The Qrill pitch sums well the problems facing the Alaska salmon industry going forward:
“Flesh quality in salmon is the result of a combination of characteristics of skeletal muscle, which include the muscle chemical composition (fat content and fatty acid profile, glycogen stores, oxidative stability, color) and muscle cellularity and is strongly influenced by a variety of extrinsic factors such as feeding, pre- and post-slaughter handling, processing, and storage procedures. One of the major criteria of flesh quality is texture, which is determined by muscle cellularity (fiber number and distribution) and connective tissue characteristics. Different studies have shown an improvement in gaping and fillet firmness and a decrease of melanin spots in salmon fed krill diets, which are key requirements for the salmon industry.”
The farmers are now in position to fine-tune the body composition of their salmon to suit the taste of salmon buyers, and they are in a much better position to oversee careful pre- and post-slaughter handling, processing and storage than Alaska processors shoveling huge volumes of salmon through their plants for a few months every year.
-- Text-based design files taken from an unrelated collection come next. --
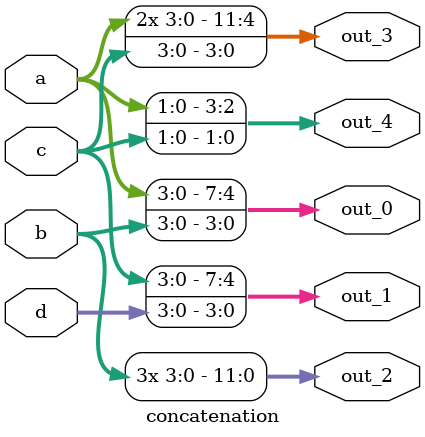
<source format=v>
module concatenation(a,b,c,d,out_0,out_1,out_2,out_3,out_4);

input [3:0] a, b, c, d;
output [7:0] out_0, out_1;
output [11:0] out_2, out_3;
output [3:0] out_4;

assign out_0 = {a,b}; //8'b1010_0101
assign out_1 = {c,d}; //8'b000x_100z
assign out_2 = {3{b}}; //12'0101_0101_0101
assign out_3 = {{2{a}},c}; //12'b1010_1010_000x
assign out_4 = {a[1:0],c[1:0]}; //4'b100x

endmodule

</source>
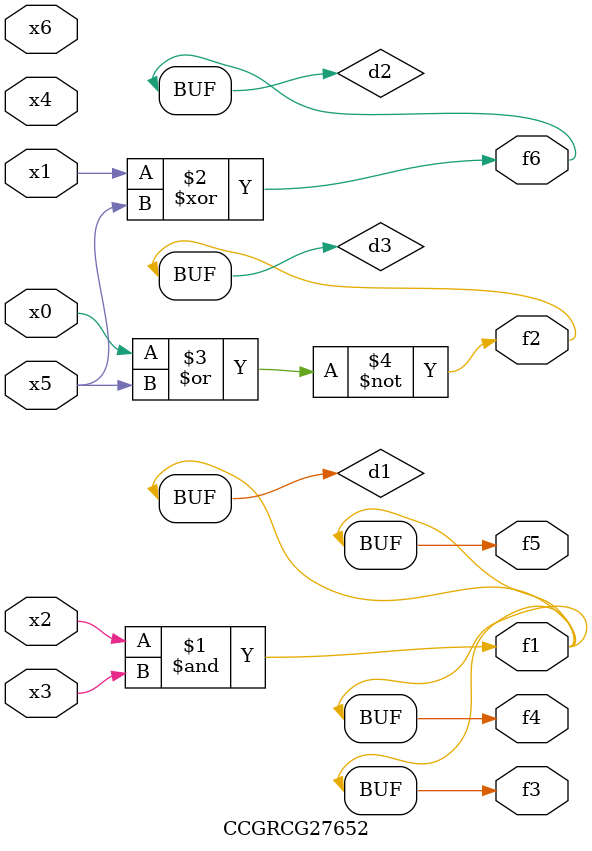
<source format=v>
module CCGRCG27652(
	input x0, x1, x2, x3, x4, x5, x6,
	output f1, f2, f3, f4, f5, f6
);

	wire d1, d2, d3;

	and (d1, x2, x3);
	xor (d2, x1, x5);
	nor (d3, x0, x5);
	assign f1 = d1;
	assign f2 = d3;
	assign f3 = d1;
	assign f4 = d1;
	assign f5 = d1;
	assign f6 = d2;
endmodule

</source>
This might explain why most of the major salmon processors have also diversified into farmed salmon businesses. Thirty years after the ban it’s clear the state did a great job of keeping farms out of the state, but the ban did nothing to maintain wild salmon prices, one of its main goals, and in the long term is appears destined to make Alaska – once the dominate salmon producer – a bit player in global salmon markets.
Correction: An earlier version of this story overstated the tonnage of the Alaska salmon harvest.